Mittags war die Kantine noch recht ruhig, abgesehen von ein paar Familien. Da es allerdings Freitag war, kamen am Nachmittag immer mehr Menschen, die den Schabbat-Beginn feiern wollten.
Erfreut über alles, was wir gesehen und erlebt hatten, machten wir uns auf die lange Rückreise. Obwohl das Auto nicht beladen war, dauerte es am Kontrollpunkt wieder eine Stunde, bis wir die Grenze nach Rumänien passieren konnten. Wir wussten bereits, dass der Grenzübertritt in mehreren Etappen erfolgen würde. Die Warteschlange war lang und an drei Stellen mussten wir unsere Pässe und die Fahrzeugpapiere vorzeigen. Darüber hinaus wurde der Kofferraum des Autos kontrolliert, um sicherzustellen, dass wir niemanden nach Rumänien hinein schmuggelten.

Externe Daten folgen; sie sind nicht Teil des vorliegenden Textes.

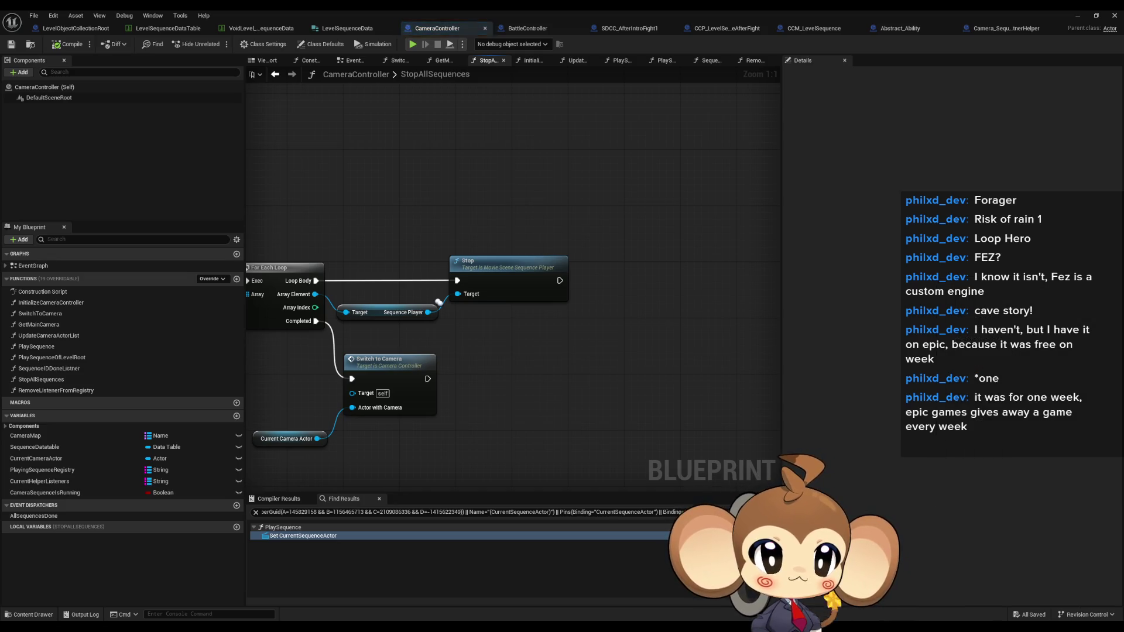
click(513, 287)
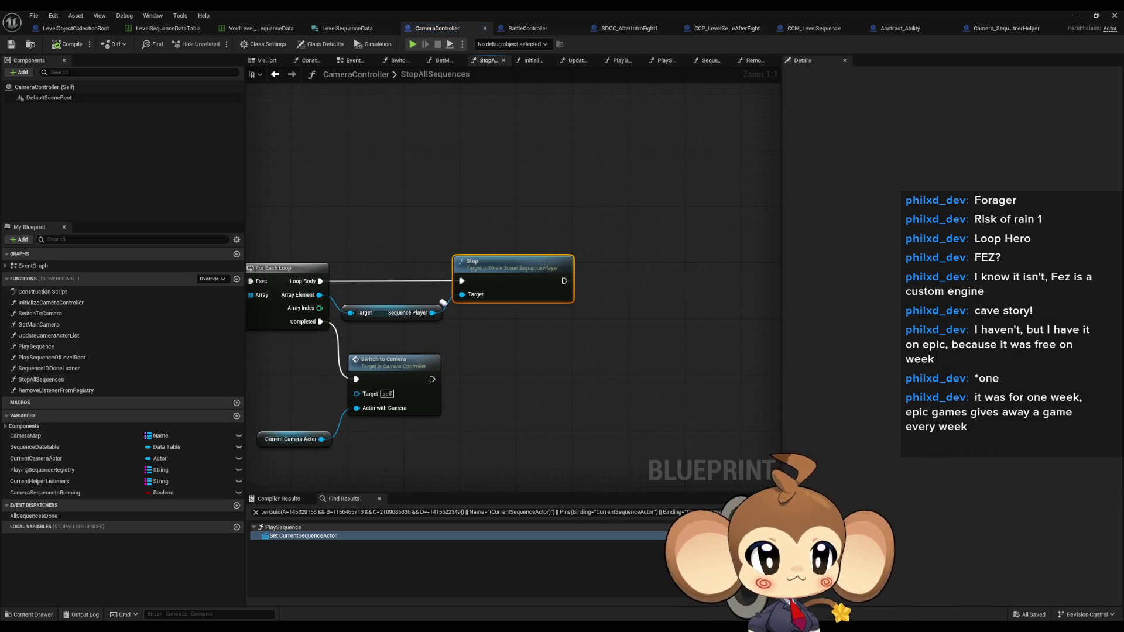
Inspect the StopAllSequences entry node and the Playing Sequence Registry variable's properties.
drag(443, 302, 796, 316)
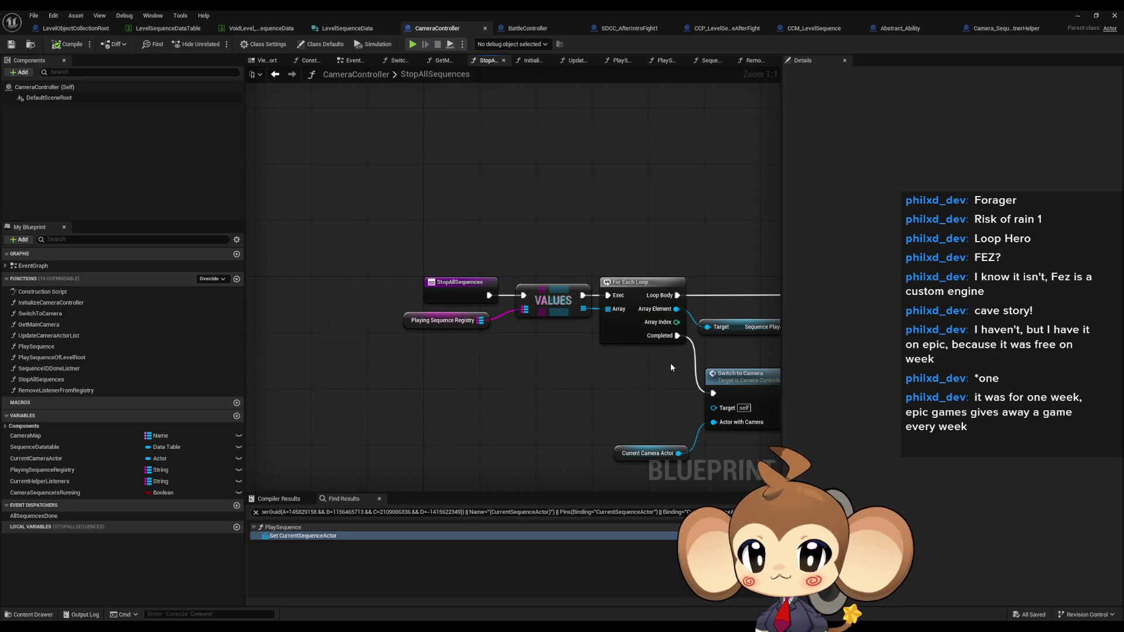
drag(662, 358, 558, 364)
click(345, 293)
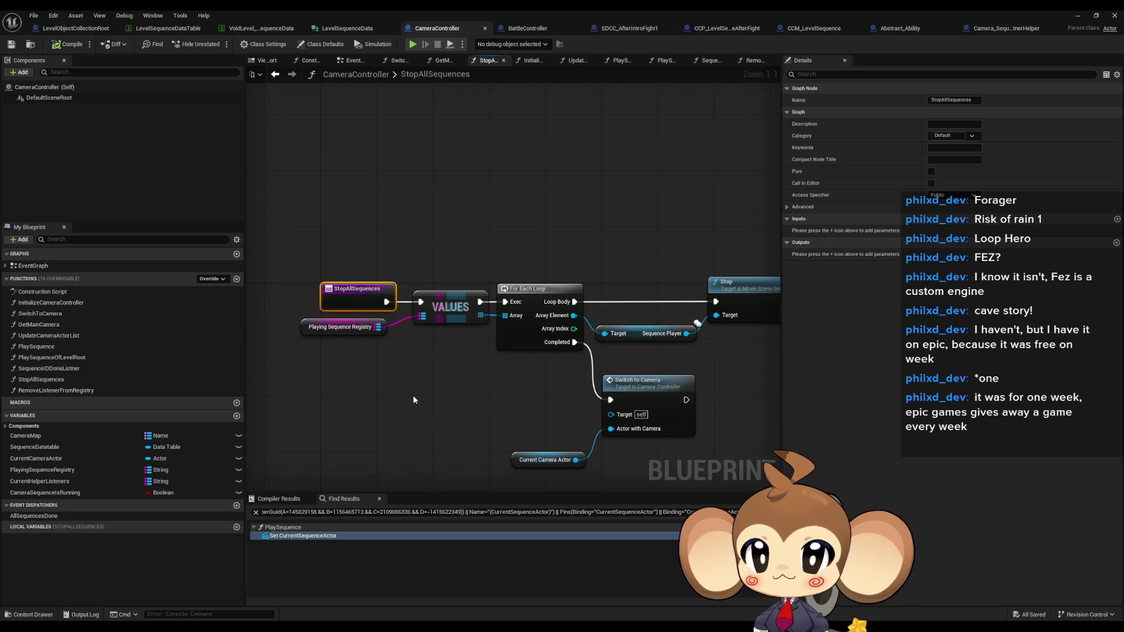
click(338, 327)
drag(443, 383, 387, 364)
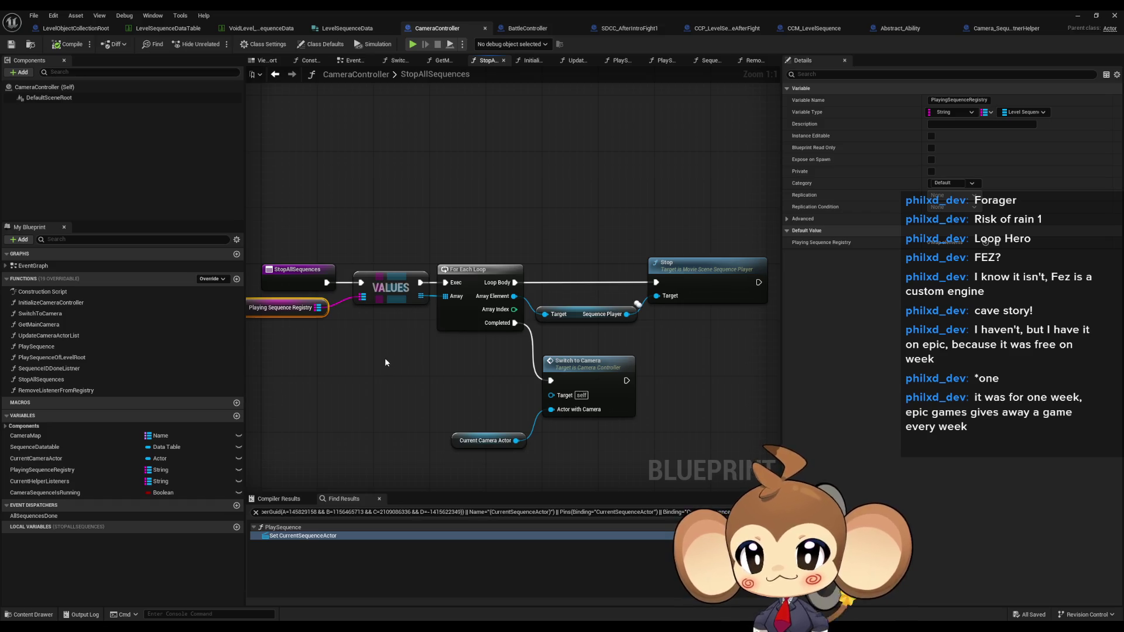
drag(385, 357, 443, 347)
Find references to StopAllSequences and jump to the BattleController call.
right_click(59, 380)
mouse_move(97, 429)
click(202, 458)
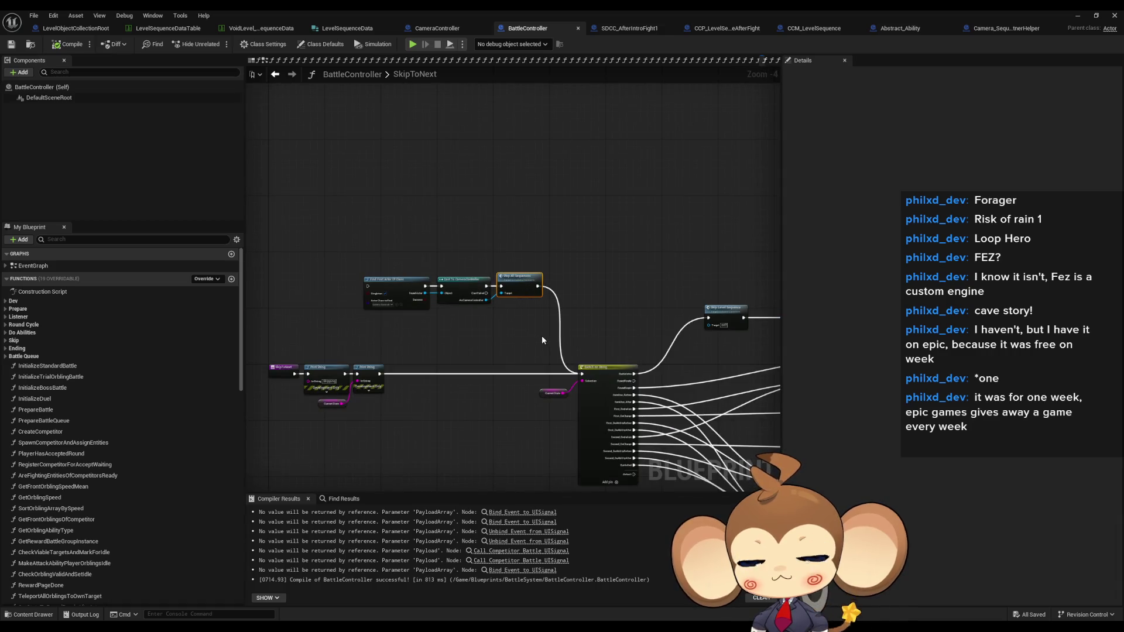
Delete the Find First Actor, Cast and Stop All Sequences nodes from SkipToNext.
double_click(726, 311)
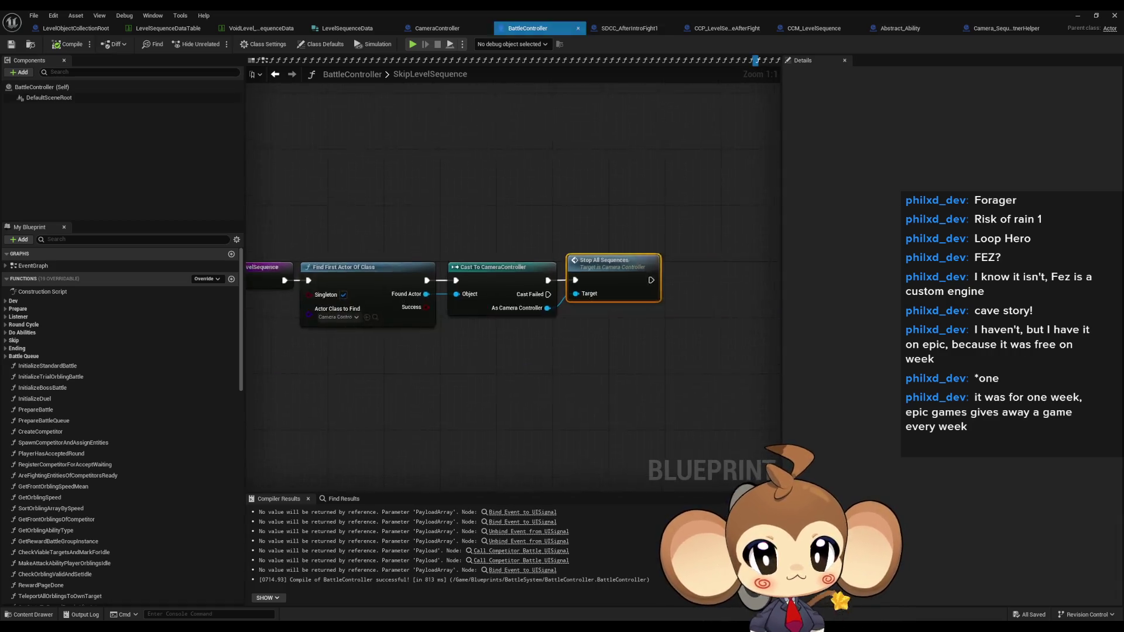
scroll(399, 267, down, 3)
scroll(399, 267, up, 3)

In Rumänien gab es mehr Verkehr, aber auch zahlreiche Baustellen verlangsamten die Fahrt. Erst gegen Mitternacht kamen wir in Cluj Napoca an, wo wir übernachteten.
Ein unvergesslicher Abend in Oradea
Als wir uns am nächsten Tag Oradea näherten, fühlten wir uns fast wie zu Hause, denn im Radio wurde ein ungarisches Programm gespielt. Unser Freund war über unsere baldige Ankunft informiert und winkte uns schon von seinem Balkon aus zu. Der Abend verlief angenehm mit einem guten Essen und einem anschließenden Rundgang durch das nächtliche Oradea. Ein schön renoviertes Gebäude nach dem anderen erstrahlte in der Abenddämmerung. Wir waren beeindruckt von der Schönheit der Stadt und der wunderbaren Gastfreundschaft unseres Freundes.
Die Reise ließ uns mit einem guten und dankbaren Gefühl zurück. Gottes Schutz war gegenwärtig und unsere Schritte waren einer nach dem anderen vorbereitet.
Vielen Dank, Freunde, dass wir gemeinsam dem jüdischen Volk sowie auch anderen Bedürftigen helfen können.